I want to thank you all so much for following along. I will continue to update this after I get home. But eventually, I will shift my entries to my other blog title 'In the Best Interest of the United States. The address is Some of you have already been following along. I will add an entry to this blog when we arrive at Atterbury. I look forward to getting home and getting together with you. I will be taking some time off when I get home and I will visit family and friends. I can't wait.

So, with all of this said, I will say good night. Below I have some pictures of a visit that we had from General Umbarger. He is the senior officer in the State of Indiana. He has been around for years and we really do respect him as our commander. The other pictures below is of our last sand storm. When a sand storm moves in, it steals the day. The sun mixes with the fine dust and creates an orange glow that permeates everything. When it passes, we are left with a thick coating of sand everywhere. I will be so happy to be back home where I can live in a sand free environment.

I pray that you are all well and I will see you very soon.

Here is Bryan with General Umbarger

Here is Mike and I talking with our State's SGT Major. I worked with him the year before this deployment as we prepared to mobilize Indiana's Brigade. It was nice to see him again.
Here we are in our Lab. SPC Troxel, Myself, and General Umbarger goofing around and sharing a laugh. Troxel actually volunteered to go to Afghanistan when we are finished here.

Mike and General Umbarger. The conversation started of innocently enough, but before long Mike started lecturing the General on the importance of good colon health. The General actually fell into an unconscious sleep. Mike didn't let that stop him. He continued his lecture until long after the General left.

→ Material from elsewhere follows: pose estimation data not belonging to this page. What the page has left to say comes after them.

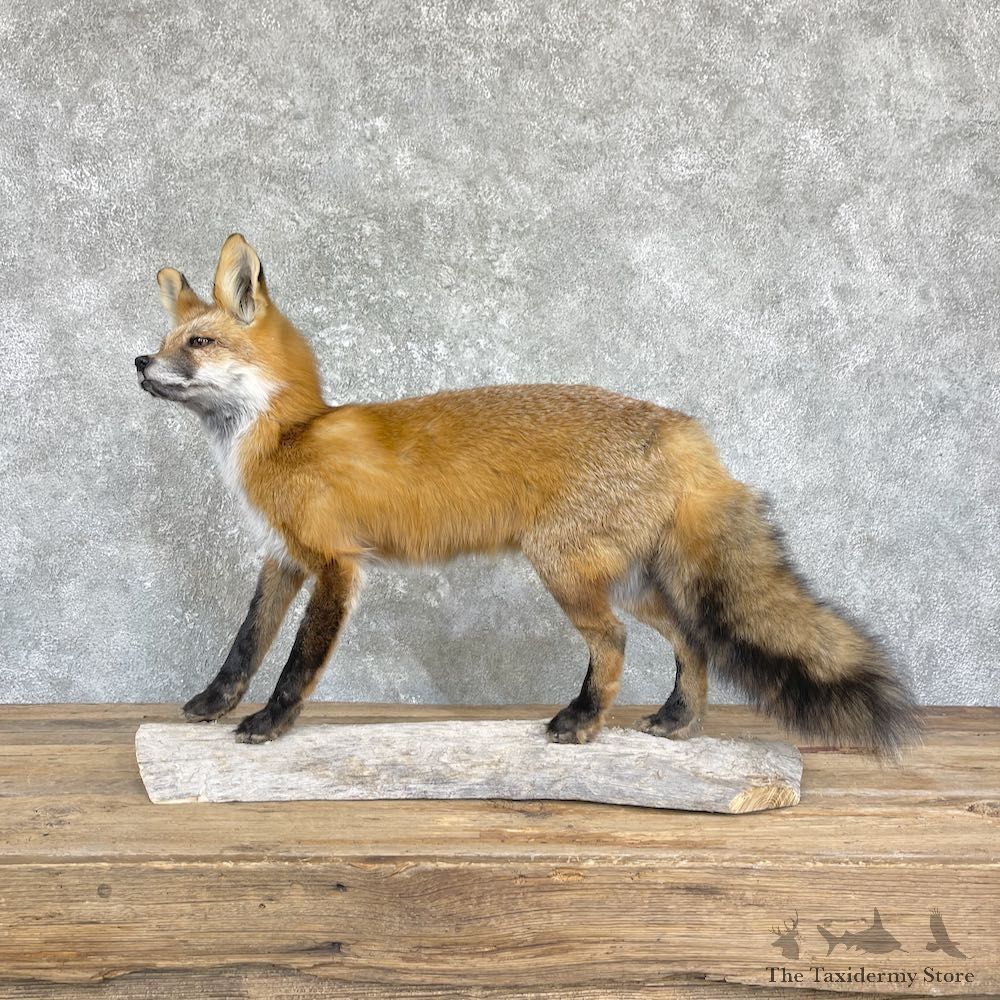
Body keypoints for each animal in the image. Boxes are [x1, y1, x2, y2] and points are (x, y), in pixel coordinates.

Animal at [135, 234, 918, 754]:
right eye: (167, 337)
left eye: (198, 343)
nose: (139, 360)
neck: (288, 435)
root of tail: (685, 431)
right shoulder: (282, 559)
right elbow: (245, 644)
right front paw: (211, 705)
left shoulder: (334, 564)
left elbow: (297, 662)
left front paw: (270, 724)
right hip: (627, 578)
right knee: (689, 638)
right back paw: (678, 722)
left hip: (565, 569)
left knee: (615, 642)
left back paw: (582, 721)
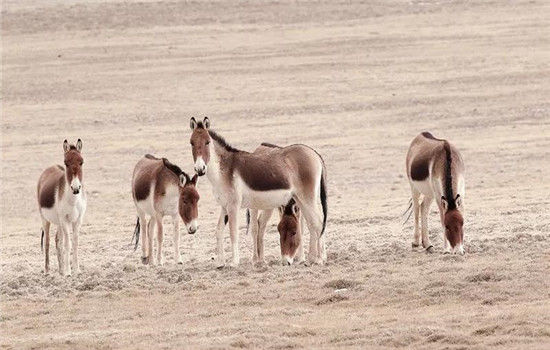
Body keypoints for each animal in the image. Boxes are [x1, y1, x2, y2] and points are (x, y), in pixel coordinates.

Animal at [37, 139, 87, 276]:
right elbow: (67, 244)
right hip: (45, 219)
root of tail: (50, 167)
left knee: (57, 241)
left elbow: (75, 243)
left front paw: (76, 270)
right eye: (66, 163)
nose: (76, 188)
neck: (73, 201)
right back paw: (47, 271)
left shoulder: (78, 220)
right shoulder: (65, 220)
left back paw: (61, 271)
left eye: (81, 162)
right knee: (47, 242)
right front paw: (69, 272)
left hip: (58, 222)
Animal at [190, 116, 328, 266]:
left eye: (207, 142)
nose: (200, 169)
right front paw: (220, 262)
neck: (224, 170)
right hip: (300, 199)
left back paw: (319, 259)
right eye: (191, 143)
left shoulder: (233, 206)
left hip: (307, 198)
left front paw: (234, 262)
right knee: (312, 223)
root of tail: (314, 153)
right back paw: (311, 259)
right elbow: (219, 230)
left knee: (318, 222)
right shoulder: (224, 206)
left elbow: (233, 233)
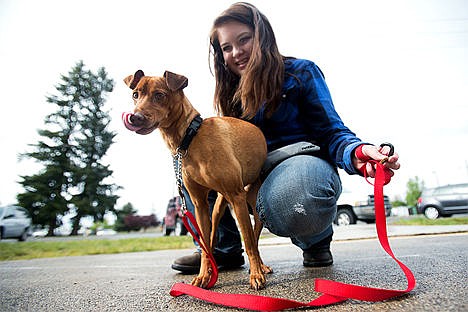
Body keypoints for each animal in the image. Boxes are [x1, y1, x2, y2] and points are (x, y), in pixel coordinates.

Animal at [122, 70, 272, 290]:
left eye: (159, 95)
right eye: (135, 94)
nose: (135, 117)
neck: (191, 138)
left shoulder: (237, 197)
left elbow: (249, 241)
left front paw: (255, 275)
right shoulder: (199, 204)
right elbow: (205, 245)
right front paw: (203, 276)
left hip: (252, 205)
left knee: (253, 237)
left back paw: (261, 267)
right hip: (218, 206)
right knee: (215, 235)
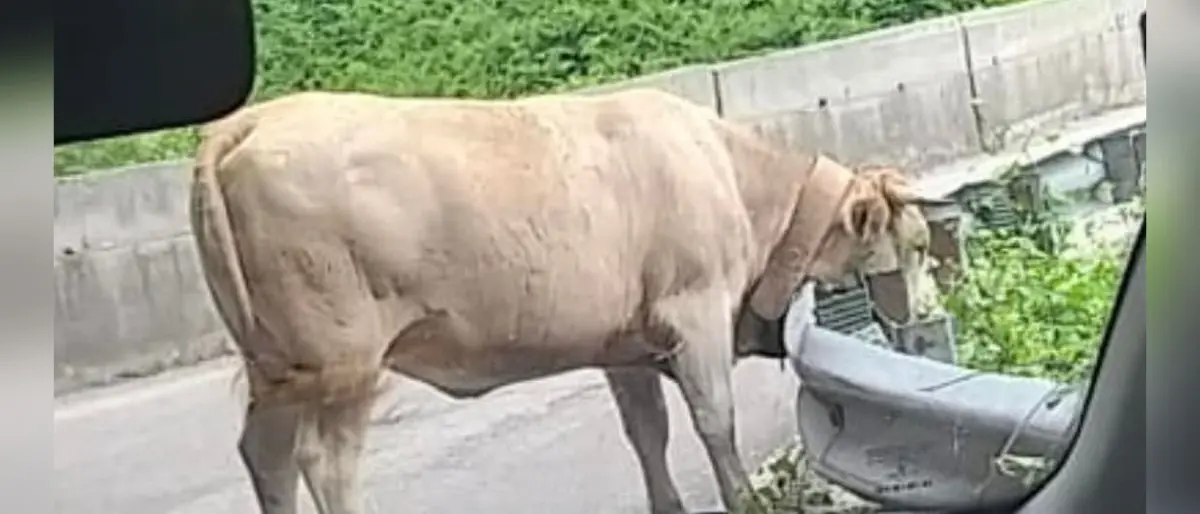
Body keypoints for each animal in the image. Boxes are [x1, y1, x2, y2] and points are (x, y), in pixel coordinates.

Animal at [189, 87, 943, 514]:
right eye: (914, 244)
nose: (932, 323)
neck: (736, 179)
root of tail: (245, 123)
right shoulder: (694, 308)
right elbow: (714, 422)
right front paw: (747, 501)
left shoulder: (625, 345)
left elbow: (647, 433)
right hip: (343, 362)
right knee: (323, 462)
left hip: (279, 368)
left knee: (265, 455)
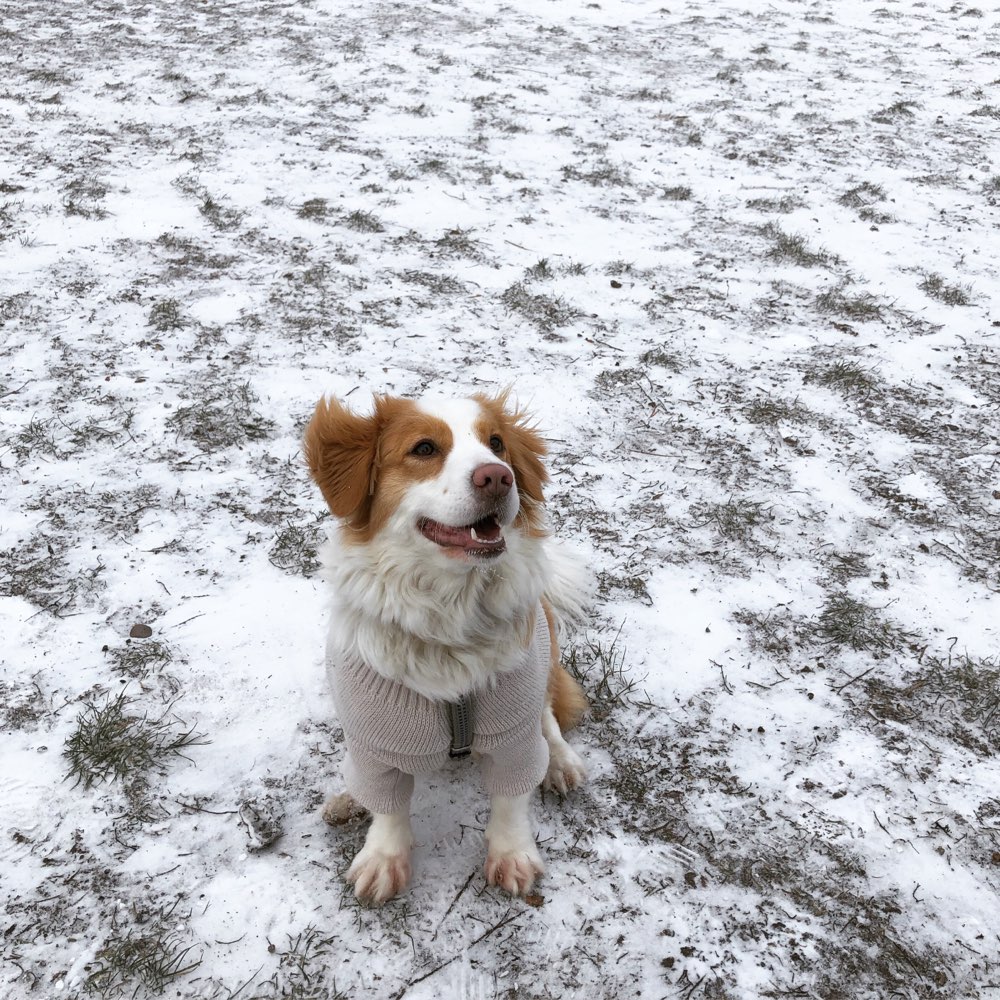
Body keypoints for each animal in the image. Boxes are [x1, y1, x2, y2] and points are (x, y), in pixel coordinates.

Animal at [302, 392, 584, 908]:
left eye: (496, 442)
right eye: (424, 449)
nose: (498, 476)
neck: (449, 617)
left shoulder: (514, 732)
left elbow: (511, 797)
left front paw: (512, 854)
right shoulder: (375, 739)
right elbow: (388, 806)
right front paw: (383, 858)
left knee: (550, 717)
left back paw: (561, 763)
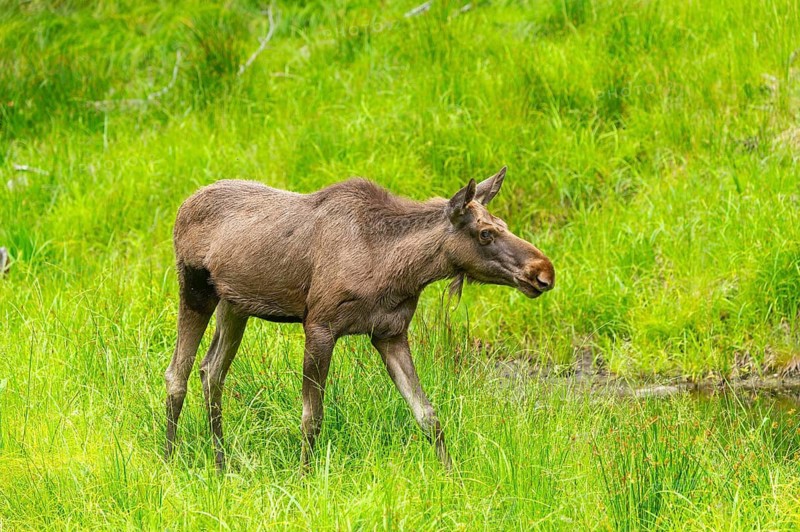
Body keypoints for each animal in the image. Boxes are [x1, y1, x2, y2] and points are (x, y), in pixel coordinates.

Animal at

Here the General is with Cpt. Ha and SSG K. Cpt. Ha is our optometrist and SSG K is his optician. SSG K is from Saipan.

As the General is distracted, I decided to display my mature and disciplined, military bearing.
O.K. it is very juvenile, but there you have it.
Here we are with the General under the Indiana and U.S. Flag.

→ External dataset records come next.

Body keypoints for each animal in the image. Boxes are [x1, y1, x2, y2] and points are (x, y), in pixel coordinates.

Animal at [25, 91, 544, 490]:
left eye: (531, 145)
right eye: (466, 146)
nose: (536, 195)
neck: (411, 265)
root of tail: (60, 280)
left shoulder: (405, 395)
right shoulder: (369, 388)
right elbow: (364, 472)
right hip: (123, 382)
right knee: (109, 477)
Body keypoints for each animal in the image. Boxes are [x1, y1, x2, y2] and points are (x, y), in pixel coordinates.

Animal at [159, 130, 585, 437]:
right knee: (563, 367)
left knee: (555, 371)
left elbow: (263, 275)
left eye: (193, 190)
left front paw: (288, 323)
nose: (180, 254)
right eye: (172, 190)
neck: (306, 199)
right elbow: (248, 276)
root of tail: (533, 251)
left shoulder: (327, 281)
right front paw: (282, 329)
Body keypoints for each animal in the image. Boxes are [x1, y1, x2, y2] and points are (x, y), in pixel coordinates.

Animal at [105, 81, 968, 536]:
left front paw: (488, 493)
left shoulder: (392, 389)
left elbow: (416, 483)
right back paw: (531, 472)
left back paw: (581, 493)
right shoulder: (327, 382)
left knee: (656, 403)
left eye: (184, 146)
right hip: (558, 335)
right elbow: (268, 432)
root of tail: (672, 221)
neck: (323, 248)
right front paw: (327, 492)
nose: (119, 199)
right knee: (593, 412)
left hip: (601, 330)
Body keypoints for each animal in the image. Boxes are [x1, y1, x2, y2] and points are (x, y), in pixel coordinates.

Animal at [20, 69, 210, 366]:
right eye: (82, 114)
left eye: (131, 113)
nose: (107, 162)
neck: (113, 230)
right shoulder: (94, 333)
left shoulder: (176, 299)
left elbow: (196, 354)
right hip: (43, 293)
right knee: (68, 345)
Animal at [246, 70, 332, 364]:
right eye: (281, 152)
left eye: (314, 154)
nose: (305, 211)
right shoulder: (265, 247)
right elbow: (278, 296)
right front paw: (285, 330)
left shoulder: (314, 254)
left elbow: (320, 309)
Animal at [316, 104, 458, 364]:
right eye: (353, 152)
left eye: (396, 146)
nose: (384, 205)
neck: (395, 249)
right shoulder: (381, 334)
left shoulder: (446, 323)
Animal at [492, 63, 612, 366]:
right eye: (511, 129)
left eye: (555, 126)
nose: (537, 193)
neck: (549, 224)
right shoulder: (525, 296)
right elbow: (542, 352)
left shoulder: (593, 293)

Here is where the sandstorm starts to move into our area.

Within twenty minutes our world changed colors.

This is a view from inside our clinic looking out.

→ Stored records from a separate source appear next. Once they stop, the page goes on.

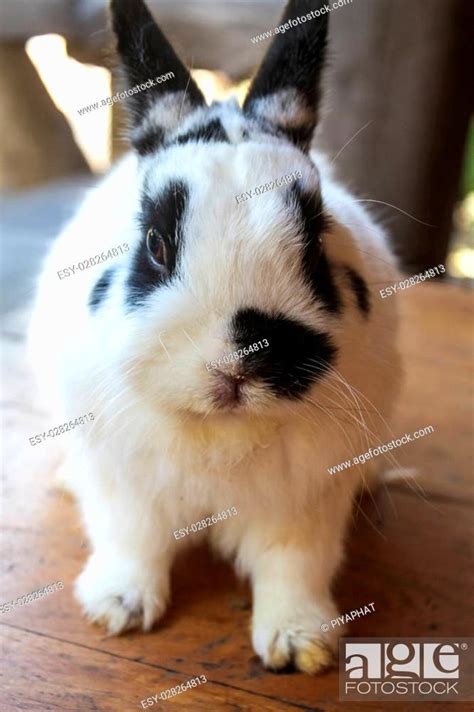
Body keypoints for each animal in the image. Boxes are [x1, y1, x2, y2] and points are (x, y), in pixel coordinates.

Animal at [28, 0, 400, 672]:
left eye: (315, 242)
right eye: (155, 244)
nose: (237, 364)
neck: (219, 434)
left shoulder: (306, 500)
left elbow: (294, 565)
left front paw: (299, 645)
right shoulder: (124, 483)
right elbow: (131, 541)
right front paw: (117, 609)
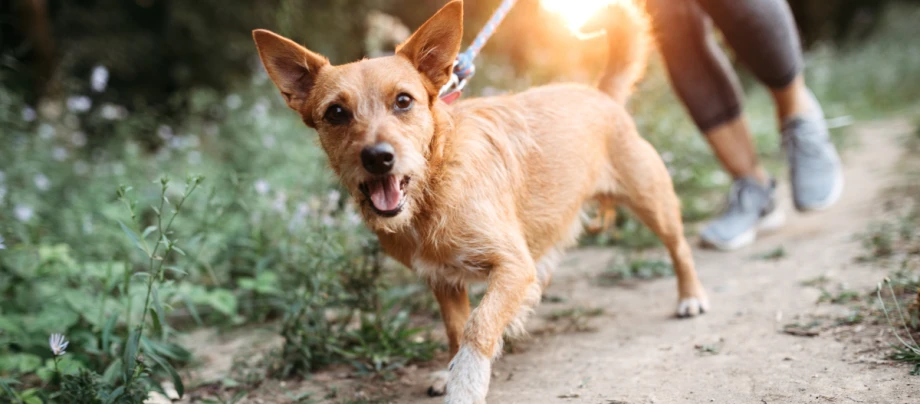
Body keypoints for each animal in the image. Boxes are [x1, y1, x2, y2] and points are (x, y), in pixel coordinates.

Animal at [252, 2, 712, 400]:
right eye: (335, 113)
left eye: (403, 101)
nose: (378, 157)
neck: (433, 188)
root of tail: (599, 94)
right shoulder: (444, 281)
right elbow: (458, 329)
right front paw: (454, 370)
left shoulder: (511, 265)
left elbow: (479, 324)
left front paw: (466, 384)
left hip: (651, 199)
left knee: (679, 246)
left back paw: (690, 296)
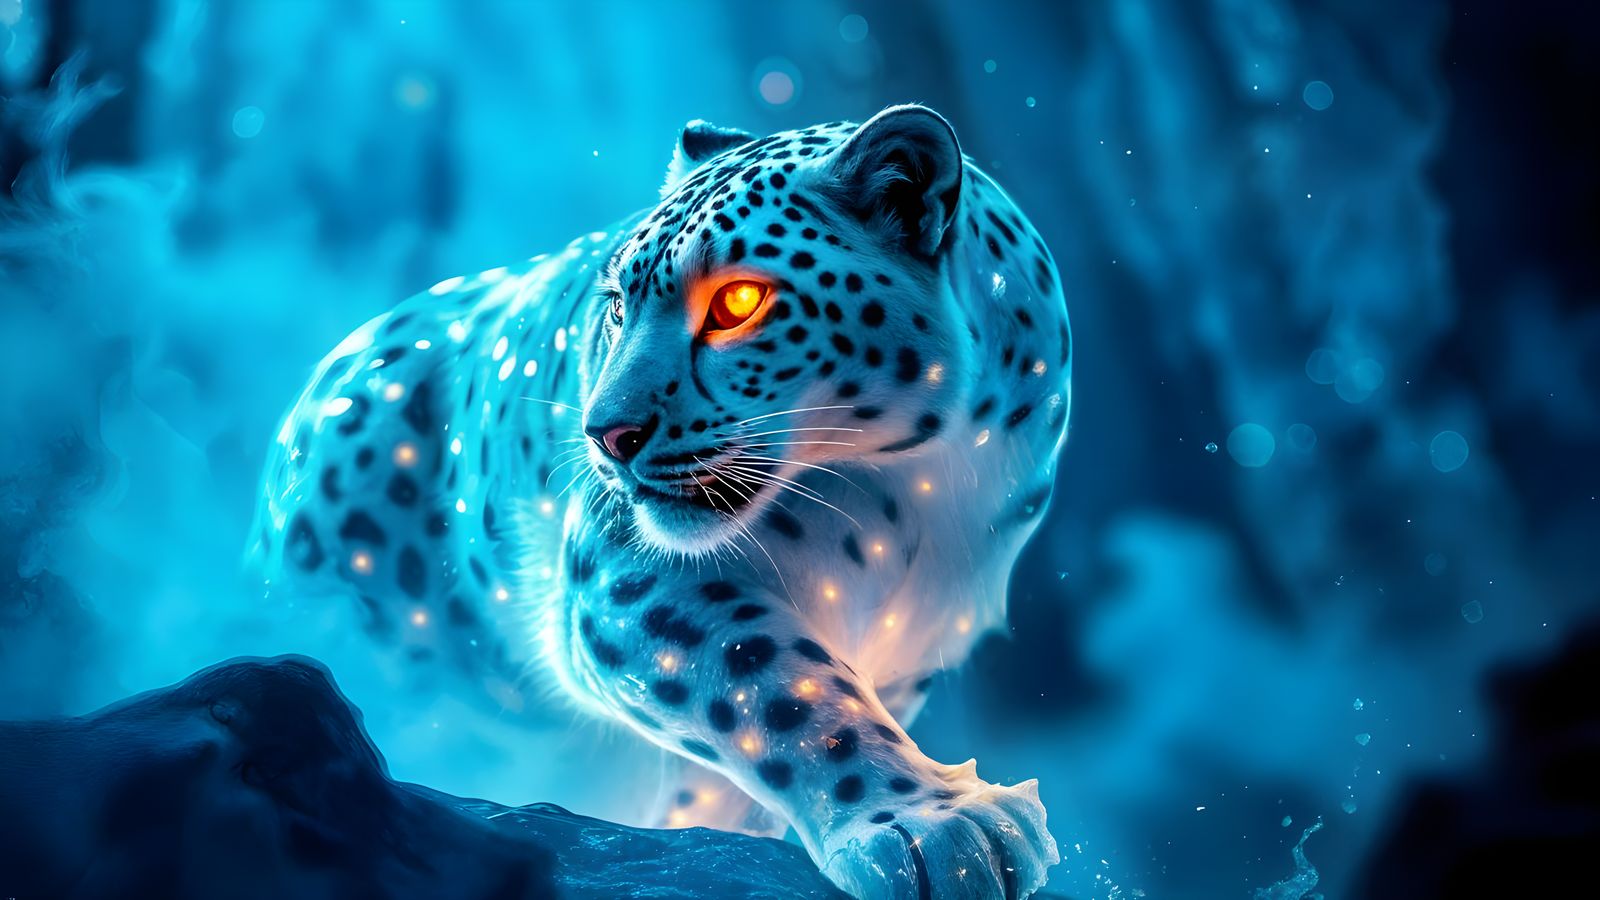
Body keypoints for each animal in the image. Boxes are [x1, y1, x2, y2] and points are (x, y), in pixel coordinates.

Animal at [252, 104, 1071, 899]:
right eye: (618, 305)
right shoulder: (626, 582)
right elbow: (785, 688)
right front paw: (933, 825)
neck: (926, 491)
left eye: (739, 300)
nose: (606, 433)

Eventually, the sand drowns out our view.

O.k. everyone. Have a great week and I will see you soon.



Pam said...

I enjoyed each & every word! You helped keep me close to the Unit in addition to Mike's phone calls. Thank you so much for your thoughts, pictures, kindness & most of all your humor in such a difficult situation. I also want to thank you personally & publically for all that you did for Mike. You are a wonderful person & I am a better person for knowing you. Thank you!!!

rmcbeath said...

Jeff, I'm so looking forward to seeing you when you come back. I've thought of you often and can't thank you and your comrades enough for the incredible sacrifice you've made for all of us here.
Thanks for keeping us all posted on the events as well as the many other ways you've touched us through this blog.
You're truly a blessing and can feel proud of a tough job done well!